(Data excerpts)
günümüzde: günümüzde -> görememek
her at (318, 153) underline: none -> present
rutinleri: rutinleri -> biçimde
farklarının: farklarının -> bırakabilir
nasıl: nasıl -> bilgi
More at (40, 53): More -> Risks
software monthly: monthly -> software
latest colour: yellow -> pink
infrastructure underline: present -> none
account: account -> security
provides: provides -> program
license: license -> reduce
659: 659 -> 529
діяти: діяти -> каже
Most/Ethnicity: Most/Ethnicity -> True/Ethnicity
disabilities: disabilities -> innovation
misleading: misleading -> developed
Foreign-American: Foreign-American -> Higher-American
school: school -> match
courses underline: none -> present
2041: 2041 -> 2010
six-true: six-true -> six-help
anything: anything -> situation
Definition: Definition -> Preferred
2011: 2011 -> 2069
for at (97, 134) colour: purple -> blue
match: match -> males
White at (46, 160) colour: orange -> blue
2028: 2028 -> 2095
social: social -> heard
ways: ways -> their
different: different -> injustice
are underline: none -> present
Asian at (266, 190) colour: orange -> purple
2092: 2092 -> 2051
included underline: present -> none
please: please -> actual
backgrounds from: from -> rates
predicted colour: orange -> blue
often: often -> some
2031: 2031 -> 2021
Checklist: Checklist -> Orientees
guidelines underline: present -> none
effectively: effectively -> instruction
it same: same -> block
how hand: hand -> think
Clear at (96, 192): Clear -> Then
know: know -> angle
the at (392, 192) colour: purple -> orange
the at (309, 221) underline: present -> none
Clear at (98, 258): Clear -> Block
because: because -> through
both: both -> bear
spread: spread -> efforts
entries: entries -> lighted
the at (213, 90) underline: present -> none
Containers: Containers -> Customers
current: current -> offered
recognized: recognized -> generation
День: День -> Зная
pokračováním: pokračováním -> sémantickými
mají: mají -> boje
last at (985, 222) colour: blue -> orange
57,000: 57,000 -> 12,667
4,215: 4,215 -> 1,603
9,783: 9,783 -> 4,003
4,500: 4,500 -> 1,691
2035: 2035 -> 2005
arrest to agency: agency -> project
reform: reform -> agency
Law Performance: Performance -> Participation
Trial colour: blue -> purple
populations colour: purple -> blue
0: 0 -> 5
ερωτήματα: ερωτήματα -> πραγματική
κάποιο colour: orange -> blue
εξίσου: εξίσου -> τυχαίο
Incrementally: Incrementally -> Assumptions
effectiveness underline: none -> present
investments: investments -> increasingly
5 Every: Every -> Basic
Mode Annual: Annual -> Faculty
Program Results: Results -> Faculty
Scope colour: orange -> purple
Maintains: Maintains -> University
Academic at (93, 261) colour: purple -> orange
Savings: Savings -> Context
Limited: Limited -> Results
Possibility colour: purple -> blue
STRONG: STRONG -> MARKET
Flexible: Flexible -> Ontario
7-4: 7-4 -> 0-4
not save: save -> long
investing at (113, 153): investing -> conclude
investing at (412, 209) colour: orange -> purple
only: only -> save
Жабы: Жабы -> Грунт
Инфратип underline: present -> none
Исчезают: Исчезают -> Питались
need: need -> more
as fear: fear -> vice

**To do:** Put the records into a numbered list, starting from the first line and going up to and including the line with "license: license -> reduce". Leave out any blank lines.

**Result:**
1. günümüzde: günümüzde -> görememek
2. her at (318, 153) underline: none -> present
3. rutinleri: rutinleri -> biçimde
4. farklarının: farklarının -> bırakabilir
5. nasıl: nasıl -> bilgi
6. More at (40, 53): More -> Risks
7. software monthly: monthly -> software
8. latest colour: yellow -> pink
9. infrastructure underline: present -> none
10. account: account -> security
11. provides: provides -> program
12. license: license -> reduce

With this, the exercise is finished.